Exercise objective. Copy word for word the lines below, from the line with "Humidity (%)" up to and including the last line.

Short-answer chart tasks
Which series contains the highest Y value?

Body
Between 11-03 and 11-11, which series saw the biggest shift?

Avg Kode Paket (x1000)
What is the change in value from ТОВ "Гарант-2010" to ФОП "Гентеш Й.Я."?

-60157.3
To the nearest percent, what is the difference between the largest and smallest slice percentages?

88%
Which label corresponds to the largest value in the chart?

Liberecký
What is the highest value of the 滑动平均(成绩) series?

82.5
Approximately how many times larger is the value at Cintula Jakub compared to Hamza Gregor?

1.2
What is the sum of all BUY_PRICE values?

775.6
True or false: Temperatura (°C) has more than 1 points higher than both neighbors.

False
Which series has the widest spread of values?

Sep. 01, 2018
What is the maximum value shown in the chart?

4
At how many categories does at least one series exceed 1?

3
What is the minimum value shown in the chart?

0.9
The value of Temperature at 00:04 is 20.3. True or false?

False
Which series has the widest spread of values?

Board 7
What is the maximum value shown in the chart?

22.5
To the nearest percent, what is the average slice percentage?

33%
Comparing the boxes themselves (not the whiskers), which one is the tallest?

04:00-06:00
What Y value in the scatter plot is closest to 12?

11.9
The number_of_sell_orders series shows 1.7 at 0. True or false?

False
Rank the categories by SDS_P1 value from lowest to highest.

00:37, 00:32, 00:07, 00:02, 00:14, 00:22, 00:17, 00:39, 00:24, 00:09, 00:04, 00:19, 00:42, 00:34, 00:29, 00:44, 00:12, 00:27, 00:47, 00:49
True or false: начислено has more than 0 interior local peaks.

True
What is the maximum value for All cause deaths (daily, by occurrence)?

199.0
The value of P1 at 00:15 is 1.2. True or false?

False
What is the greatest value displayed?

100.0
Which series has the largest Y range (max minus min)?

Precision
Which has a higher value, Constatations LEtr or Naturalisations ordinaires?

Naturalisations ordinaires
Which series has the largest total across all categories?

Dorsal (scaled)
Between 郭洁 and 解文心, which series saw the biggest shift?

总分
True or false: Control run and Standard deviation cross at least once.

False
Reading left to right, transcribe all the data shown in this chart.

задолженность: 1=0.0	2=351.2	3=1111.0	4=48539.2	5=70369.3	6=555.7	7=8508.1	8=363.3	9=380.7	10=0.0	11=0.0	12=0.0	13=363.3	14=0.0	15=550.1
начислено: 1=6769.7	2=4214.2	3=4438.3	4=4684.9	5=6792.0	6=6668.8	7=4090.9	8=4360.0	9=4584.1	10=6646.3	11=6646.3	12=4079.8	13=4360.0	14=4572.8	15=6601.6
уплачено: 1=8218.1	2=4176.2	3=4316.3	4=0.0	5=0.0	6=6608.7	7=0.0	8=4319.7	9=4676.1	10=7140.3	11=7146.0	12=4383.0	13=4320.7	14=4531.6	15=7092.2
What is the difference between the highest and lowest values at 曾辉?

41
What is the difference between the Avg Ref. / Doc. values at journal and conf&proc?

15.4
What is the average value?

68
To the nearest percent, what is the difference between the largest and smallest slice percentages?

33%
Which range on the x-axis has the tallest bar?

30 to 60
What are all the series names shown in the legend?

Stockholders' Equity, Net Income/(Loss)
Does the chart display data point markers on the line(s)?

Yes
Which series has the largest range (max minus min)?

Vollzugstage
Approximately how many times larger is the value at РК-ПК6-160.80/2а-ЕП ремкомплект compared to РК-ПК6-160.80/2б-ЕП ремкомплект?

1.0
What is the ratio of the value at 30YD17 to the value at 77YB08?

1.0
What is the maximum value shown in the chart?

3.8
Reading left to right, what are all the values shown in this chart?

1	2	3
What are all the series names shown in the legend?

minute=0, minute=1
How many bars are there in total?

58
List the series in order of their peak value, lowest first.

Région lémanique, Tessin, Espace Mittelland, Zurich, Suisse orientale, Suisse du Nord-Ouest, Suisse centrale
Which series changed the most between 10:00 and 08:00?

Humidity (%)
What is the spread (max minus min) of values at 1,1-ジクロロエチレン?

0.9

Output of the task.
Humidity (%)
What is the spread (max minus min) of values at 1,1-ジクロロエチレン?

0.9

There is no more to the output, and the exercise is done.